Degenerative Disc Disease
Degenerative disc disease (DDD) refers to gradual deterioration of the intervertebral discs between the vertebrae. DDD is a misnomer as it is not actually a disease but a condition that affects the strength, resiliency and structural integrity of the intervertebral discs due to advancing age, trauma, injury, repetitive movement, improper posture, or poor body mechanics. DDD is commonly seen in individuals over 50 years of age. Most of them are usually not aware about their condition until they are examined for some other related health condition.
The intervertebral disc is composed of an inflexible ring called the annulus fibrosis which encloses a gelatinous inner structure called the nucleus pulposus. The discs are kept in position with the help of endplates between two vertebral bodies. The intervertebral discs act as shock absorbers.
As we age, the rate at which the old, worn out cells are replaced is gradually reduced, resulting in the degenerative changes in the discs which can also be accelerated by injury or trauma.
These structural changes can cause a sequence of other changes, resulting in nerve compression and pain due to reduction in the disc height, and presence of bone spurs or bony overgrowths (osteophytes). Other conditions such as spinal stenosis and osteoarthritis (spondylosis) can also affect the intervertebral joints and spinal stability.
Every patient is different, and it is important to realize that not everyone develops symptoms because of degenerative disc disease. When the condition becomes painful or symptomatic, it can cause several different symptoms due to the compression of the nerve roots. Depending on the location of the degenerative disc, it could cause back pain, radiating leg pain, neck pain, and radiating arm pain.
As the discs between the intervertebral bodies start to degenerate, the entire lumbar spine loses flexibility resulting in back pain and stiffness.
The diagnosis of degenerative disc disease comprises of complete medical history and physical examination. Examination of the back for flexibility, range of motion, and the presence of certain signs that suggest nerve root injury help detect the degenerative changes. This is done by testing your muscle strength and your reflexes to make sure that they are still functioning normally.

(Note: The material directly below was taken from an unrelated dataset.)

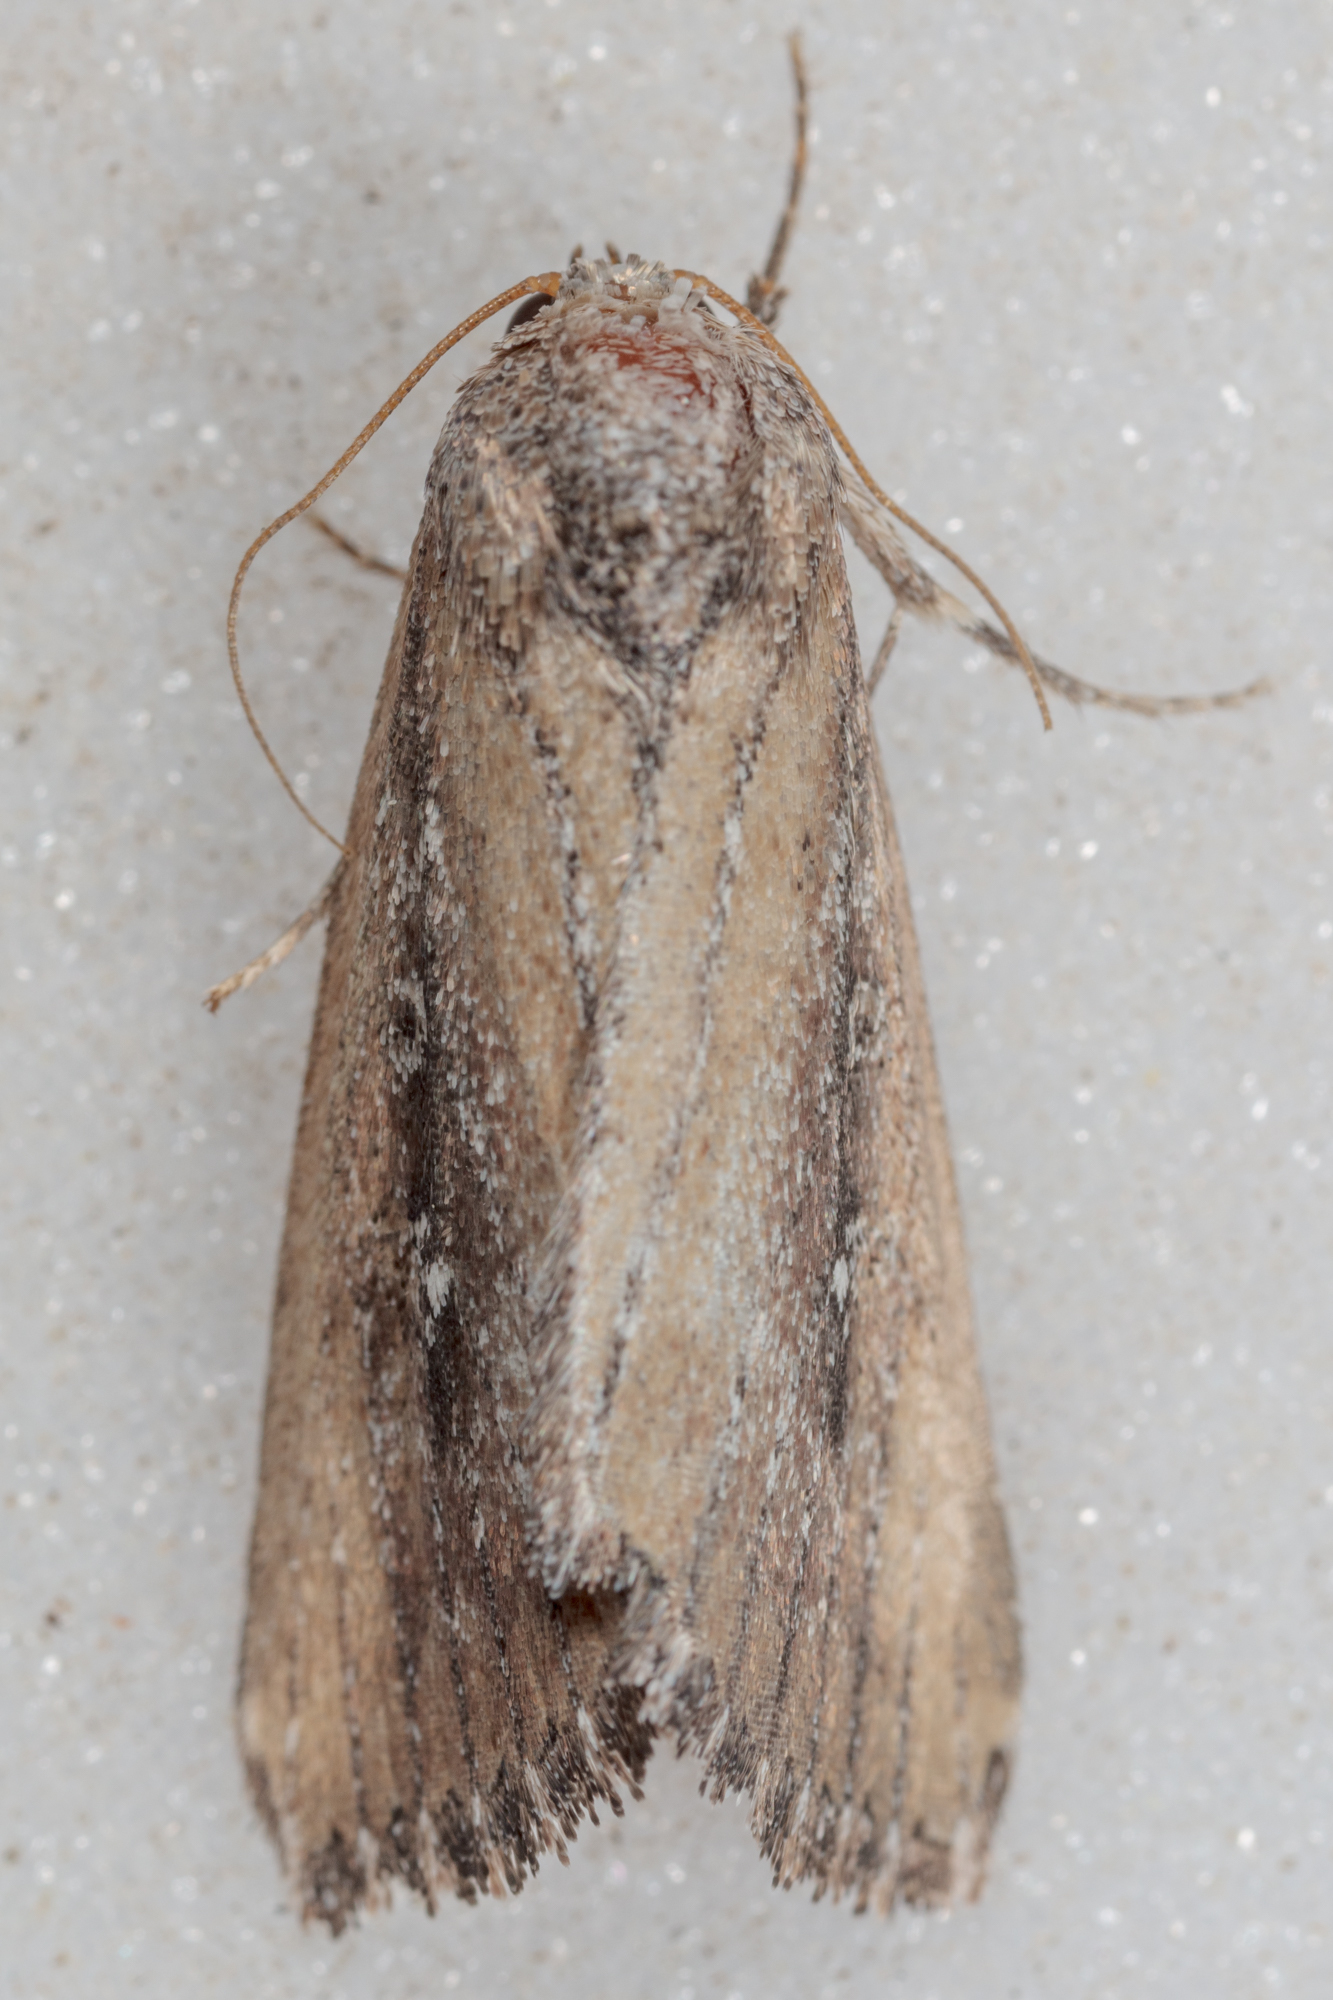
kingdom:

A series of X-rays may also be performed. If degenerative disc disease is present, the X-rays will often show a narrowing of the spaces between the vertebral bodies, which indicates that the disc has become very thin or has collapsed. Bone spurs formed around the edges of the vertebral bodies and around the edges of the facet joints in the spine can also be seen on an X-ray. As a result, the space available for the nerve roots begins to shrink. The nerve roots exit the spinal canal through a bony tunnel called the neural foramen and it is at this point the nerve roots are especially vulnerable to compression.
In most cases a MRI or a CT scan may be ordered to evaluate the degenerative changes, determine disc herniation and nerve root compression. A CT scan is often used to evaluate the anatomy in the spine which can show the amount of space available for the nerve roots as well as the space within the neural foramina and spinal canal.
Both surgical and nonsurgical treatment options are available for the management of degenerative conditions. The choice of treatment depends on various factors such as age of patient and severity of disease.
Nonsurgical treatment – For people with no evidence ofnerve root compression or muscle weakness, conservative treatment such as medication, rest, exercise and physical therapy are usually recommended.
Surgical treatment – Surgery is offered only after conservative treatment options fail to adequately relieve the symptoms of pain, numbness and weakness over a significant period. Decompression of the spinal cord along with a discectomy and fusion will be performed to remove the affected disc and fuse the adjoining vertebrae to stabilize the spine.